An abducted Maldivian journalist was murdered by Islamist militants, a panel investigating deaths and disappearances under the previous government said, in remarks that were critical of former president Abdulla Yameen.
Ahmed Rilwan, a journalist for the Maldives Independent who wrote about corruption and Islamist militancy, was abducted in August 2014, a year after Yameen was elected.
Journalists and rights groups in the tropical archipelago say Rilwan’s criticism of the government and radical Islam could have made him a target.
Husnu Suood, the head of a Presidential Commission on Investigation of Murders and Enforced Disappearances, said his panel had received witness accounts from those directly involved in his murder.
“Rilwan was murdered by radical Islamists associated with foreign jihadi groups who had earlier threatened him on several occasions,” Suood said in the capital, Male, late on Sunday.
Rilwan was murdered at sea after his abduction, Suood said, but he declined to elaborate, saying details could hamper the investigation.
Suood said Rilwan was seen as a threat to the recruitment of fighters from the archipelago by Maldivian militant groups linked to Syria’s civil war.
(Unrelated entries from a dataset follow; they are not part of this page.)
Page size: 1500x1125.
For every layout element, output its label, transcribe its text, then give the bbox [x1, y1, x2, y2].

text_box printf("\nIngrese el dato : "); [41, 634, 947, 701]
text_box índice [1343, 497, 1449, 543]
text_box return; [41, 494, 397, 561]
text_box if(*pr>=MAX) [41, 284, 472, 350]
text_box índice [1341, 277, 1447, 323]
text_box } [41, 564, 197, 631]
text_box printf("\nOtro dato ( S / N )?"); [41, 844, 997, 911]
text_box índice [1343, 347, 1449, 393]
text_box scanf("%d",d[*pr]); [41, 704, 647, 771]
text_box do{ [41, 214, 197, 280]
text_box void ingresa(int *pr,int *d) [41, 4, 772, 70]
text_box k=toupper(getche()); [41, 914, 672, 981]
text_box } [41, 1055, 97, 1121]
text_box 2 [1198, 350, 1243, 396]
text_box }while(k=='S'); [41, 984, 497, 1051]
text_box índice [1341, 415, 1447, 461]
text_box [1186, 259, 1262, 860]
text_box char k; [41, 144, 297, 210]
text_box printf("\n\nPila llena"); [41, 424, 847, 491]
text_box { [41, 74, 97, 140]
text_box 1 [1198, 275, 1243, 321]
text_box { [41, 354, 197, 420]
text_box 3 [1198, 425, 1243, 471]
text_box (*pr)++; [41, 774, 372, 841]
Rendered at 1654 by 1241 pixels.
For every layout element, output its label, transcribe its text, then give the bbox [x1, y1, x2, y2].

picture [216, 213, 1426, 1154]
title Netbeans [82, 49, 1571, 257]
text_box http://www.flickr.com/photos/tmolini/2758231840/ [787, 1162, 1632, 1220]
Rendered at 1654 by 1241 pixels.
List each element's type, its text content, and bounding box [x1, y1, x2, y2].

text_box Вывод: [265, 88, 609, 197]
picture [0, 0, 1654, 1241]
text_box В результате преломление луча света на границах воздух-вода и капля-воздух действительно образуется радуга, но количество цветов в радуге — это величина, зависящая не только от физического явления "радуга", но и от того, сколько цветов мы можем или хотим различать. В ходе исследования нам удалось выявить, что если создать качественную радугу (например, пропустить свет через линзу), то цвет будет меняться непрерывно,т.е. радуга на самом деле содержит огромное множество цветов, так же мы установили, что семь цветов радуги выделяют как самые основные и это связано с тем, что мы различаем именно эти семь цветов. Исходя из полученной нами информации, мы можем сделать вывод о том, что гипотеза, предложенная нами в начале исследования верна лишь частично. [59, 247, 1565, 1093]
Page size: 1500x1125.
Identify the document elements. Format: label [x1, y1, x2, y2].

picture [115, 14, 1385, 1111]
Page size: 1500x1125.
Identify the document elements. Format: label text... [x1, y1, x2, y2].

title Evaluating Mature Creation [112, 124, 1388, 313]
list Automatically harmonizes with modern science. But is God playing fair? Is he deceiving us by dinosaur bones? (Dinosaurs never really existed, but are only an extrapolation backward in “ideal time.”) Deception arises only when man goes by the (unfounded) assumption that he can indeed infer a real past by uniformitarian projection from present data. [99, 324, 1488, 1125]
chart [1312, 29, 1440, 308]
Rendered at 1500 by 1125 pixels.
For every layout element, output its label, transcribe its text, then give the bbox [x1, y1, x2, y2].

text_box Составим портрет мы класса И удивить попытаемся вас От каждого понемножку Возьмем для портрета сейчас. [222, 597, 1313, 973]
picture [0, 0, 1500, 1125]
The panel, appointed by President Ibrahim Mohammed Solih in November after he defeated Yameen, found the former president attempted to divert the investigation into Rilwan’s abduction.
But Suood said there was no evidence to charge Yameen in connection with the abduction and murder.
Yameen and his lawyer did not respond to requests for comment, although Yameen has previously denied any involvement in the murders.
Mohamed Shareef, a member of Yameen’s People’s National Congress party, said the panel’s remarks were politically motivated.
“They have no evidence to link President Yameen to the disappearance, to press charges against him,” he said on Monday.
Activists complained of a crackdown on dissent under Yameen’s government, following the abduction of Rilwan and the 2017 murder of Yameen Rasheed, a blogger who also denounced Islamist militancy and state corruption.